Your answer should be the data below, reproduced with nothing changed.
=======
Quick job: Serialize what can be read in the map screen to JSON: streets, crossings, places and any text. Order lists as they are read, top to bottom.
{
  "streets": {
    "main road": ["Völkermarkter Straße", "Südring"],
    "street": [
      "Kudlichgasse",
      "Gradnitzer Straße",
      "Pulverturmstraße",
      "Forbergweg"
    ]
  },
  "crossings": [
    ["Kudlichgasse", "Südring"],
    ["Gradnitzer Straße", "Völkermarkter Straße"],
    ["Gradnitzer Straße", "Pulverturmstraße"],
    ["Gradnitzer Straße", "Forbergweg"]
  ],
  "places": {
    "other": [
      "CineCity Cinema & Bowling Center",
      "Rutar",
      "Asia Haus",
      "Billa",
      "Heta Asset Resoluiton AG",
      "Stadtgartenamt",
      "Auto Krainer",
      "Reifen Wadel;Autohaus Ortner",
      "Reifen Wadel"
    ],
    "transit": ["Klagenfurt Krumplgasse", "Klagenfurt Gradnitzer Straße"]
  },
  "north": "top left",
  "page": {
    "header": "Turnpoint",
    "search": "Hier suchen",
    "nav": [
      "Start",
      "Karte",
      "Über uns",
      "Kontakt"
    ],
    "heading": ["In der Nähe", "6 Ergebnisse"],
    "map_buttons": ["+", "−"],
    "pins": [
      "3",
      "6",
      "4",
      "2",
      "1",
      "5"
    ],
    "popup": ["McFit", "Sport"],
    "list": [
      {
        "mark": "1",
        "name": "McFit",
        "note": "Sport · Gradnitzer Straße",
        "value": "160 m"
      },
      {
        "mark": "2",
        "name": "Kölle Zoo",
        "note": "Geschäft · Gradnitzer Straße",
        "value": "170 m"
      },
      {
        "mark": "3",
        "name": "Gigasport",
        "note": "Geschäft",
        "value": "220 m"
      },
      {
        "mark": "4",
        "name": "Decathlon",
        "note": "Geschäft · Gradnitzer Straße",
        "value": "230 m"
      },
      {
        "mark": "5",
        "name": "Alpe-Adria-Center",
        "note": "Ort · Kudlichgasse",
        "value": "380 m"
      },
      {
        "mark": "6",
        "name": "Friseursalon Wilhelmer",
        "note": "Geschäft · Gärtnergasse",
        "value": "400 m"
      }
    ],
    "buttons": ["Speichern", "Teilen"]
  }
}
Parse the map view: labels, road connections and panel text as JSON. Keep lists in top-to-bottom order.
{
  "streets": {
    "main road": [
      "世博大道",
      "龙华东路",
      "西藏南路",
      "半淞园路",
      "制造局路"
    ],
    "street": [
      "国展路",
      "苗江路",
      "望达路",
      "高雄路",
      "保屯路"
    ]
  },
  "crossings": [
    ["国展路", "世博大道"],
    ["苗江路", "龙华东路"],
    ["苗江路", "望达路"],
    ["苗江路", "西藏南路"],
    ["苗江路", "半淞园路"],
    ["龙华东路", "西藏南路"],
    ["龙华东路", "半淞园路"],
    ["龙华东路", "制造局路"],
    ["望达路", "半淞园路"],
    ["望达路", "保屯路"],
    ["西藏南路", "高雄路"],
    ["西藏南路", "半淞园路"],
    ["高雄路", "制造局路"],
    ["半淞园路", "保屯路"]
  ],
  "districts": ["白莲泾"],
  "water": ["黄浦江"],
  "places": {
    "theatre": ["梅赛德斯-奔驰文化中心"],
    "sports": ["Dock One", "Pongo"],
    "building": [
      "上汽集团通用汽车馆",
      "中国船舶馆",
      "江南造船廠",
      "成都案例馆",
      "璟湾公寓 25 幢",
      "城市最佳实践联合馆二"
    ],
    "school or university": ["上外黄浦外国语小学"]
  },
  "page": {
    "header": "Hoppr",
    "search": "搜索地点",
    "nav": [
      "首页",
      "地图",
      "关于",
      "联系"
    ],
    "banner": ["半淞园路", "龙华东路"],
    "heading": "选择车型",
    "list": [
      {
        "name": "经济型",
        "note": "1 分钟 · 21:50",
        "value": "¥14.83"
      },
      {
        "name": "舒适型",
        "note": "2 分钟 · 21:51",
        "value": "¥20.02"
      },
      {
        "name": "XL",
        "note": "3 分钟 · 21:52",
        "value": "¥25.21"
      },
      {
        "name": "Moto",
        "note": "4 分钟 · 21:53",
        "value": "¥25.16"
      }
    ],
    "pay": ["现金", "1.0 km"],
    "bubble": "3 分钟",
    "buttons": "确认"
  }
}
=======
» **OUTPUT FOR THIS TASK**:
Quick job: Serialize what can be read in the map screen to JSON: streets, crossings, places and any text. Order lists as they are read, top to bottom.
{
  "streets": {
    "main road": ["Völkermarkter Straße", "Südring"],
    "street": [
      "Kudlichgasse",
      "Gradnitzer Straße",
      "Pulverturmstraße",
      "Forbergweg"
    ]
  },
  "crossings": [
    ["Kudlichgasse", "Südring"],
    ["Gradnitzer Straße", "Völkermarkter Straße"],
    ["Gradnitzer Straße", "Pulverturmstraße"],
    ["Gradnitzer Straße", "Forbergweg"]
  ],
  "places": {
    "other": [
      "CineCity Cinema & Bowling Center",
      "Rutar",
      "Asia Haus",
      "Billa",
      "Heta Asset Resoluiton AG",
      "Stadtgartenamt",
      "Auto Krainer",
      "Reifen Wadel;Autohaus Ortner",
      "Reifen Wadel"
    ],
    "transit": ["Klagenfurt Krumplgasse", "Klagenfurt Gradnitzer Straße"]
  },
  "north": "top left",
  "page": {
    "header": "Turnpoint",
    "search": "Hier suchen",
    "nav": [
      "Start",
      "Karte",
      "Über uns",
      "Kontakt"
    ],
    "heading": ["In der Nähe", "6 Ergebnisse"],
    "map_buttons": ["+", "−"],
    "pins": [
      "3",
      "6",
      "4",
      "2",
      "1",
      "5"
    ],
    "popup": ["McFit", "Sport"],
    "list": [
      {
        "mark": "1",
        "name": "McFit",
        "note": "Sport · Gradnitzer Straße",
        "value": "160 m"
      },
      {
        "mark": "2",
        "name": "Kölle Zoo",
        "note": "Geschäft · Gradnitzer Straße",
        "value": "170 m"
      },
      {
        "mark": "3",
        "name": "Gigasport",
        "note": "Geschäft",
        "value": "220 m"
      },
      {
        "mark": "4",
        "name": "Decathlon",
        "note": "Geschäft · Gradnitzer Straße",
        "value": "230 m"
      },
      {
        "mark": "5",
        "name": "Alpe-Adria-Center",
        "note": "Ort · Kudlichgasse",
        "value": "380 m"
      },
      {
        "mark": "6",
        "name": "Friseursalon Wilhelmer",
        "note": "Geschäft · Gärtnergasse",
        "value": "400 m"
      }
    ],
    "buttons": ["Speichern", "Teilen"]
  }
}
Parse the map view: labels, road connections and panel text as JSON. Keep lists in top-to-bottom order.
{
  "streets": {
    "main road": [
      "世博大道",
      "龙华东路",
      "西藏南路",
      "半淞园路",
      "制造局路"
    ],
    "street": [
      "国展路",
      "苗江路",
      "望达路",
      "高雄路",
      "保屯路"
    ]
  },
  "crossings": [
    ["国展路", "世博大道"],
    ["苗江路", "龙华东路"],
    ["苗江路", "望达路"],
    ["苗江路", "西藏南路"],
    ["苗江路", "半淞园路"],
    ["龙华东路", "西藏南路"],
    ["龙华东路", "半淞园路"],
    ["龙华东路", "制造局路"],
    ["望达路", "半淞园路"],
    ["望达路", "保屯路"],
    ["西藏南路", "高雄路"],
    ["西藏南路", "半淞园路"],
    ["高雄路", "制造局路"],
    ["半淞园路", "保屯路"]
  ],
  "districts": ["白莲泾"],
  "water": ["黄浦江"],
  "places": {
    "theatre": ["梅赛德斯-奔驰文化中心"],
    "sports": ["Dock One", "Pongo"],
    "building": [
      "上汽集团通用汽车馆",
      "中国船舶馆",
      "江南造船廠",
      "成都案例馆",
      "璟湾公寓 25 幢",
      "城市最佳实践联合馆二"
    ],
    "school or university": ["上外黄浦外国语小学"]
  },
  "page": {
    "header": "Hoppr",
    "search": "搜索地点",
    "nav": [
      "首页",
      "地图",
      "关于",
      "联系"
    ],
    "banner": ["半淞园路", "龙华东路"],
    "heading": "选择车型",
    "list": [
      {
        "name": "经济型",
        "note": "1 分钟 · 21:50",
        "value": "¥14.83"
      },
      {
        "name": "舒适型",
        "note": "2 分钟 · 21:51",
        "value": "¥20.02"
      },
      {
        "name": "XL",
        "note": "3 分钟 · 21:52",
        "value": "¥25.21"
      },
      {
        "name": "Moto",
        "note": "4 分钟 · 21:53",
        "value": "¥25.16"
      }
    ],
    "pay": ["现金", "1.0 km"],
    "bubble": "3 分钟",
    "buttons": "确认"
  }
}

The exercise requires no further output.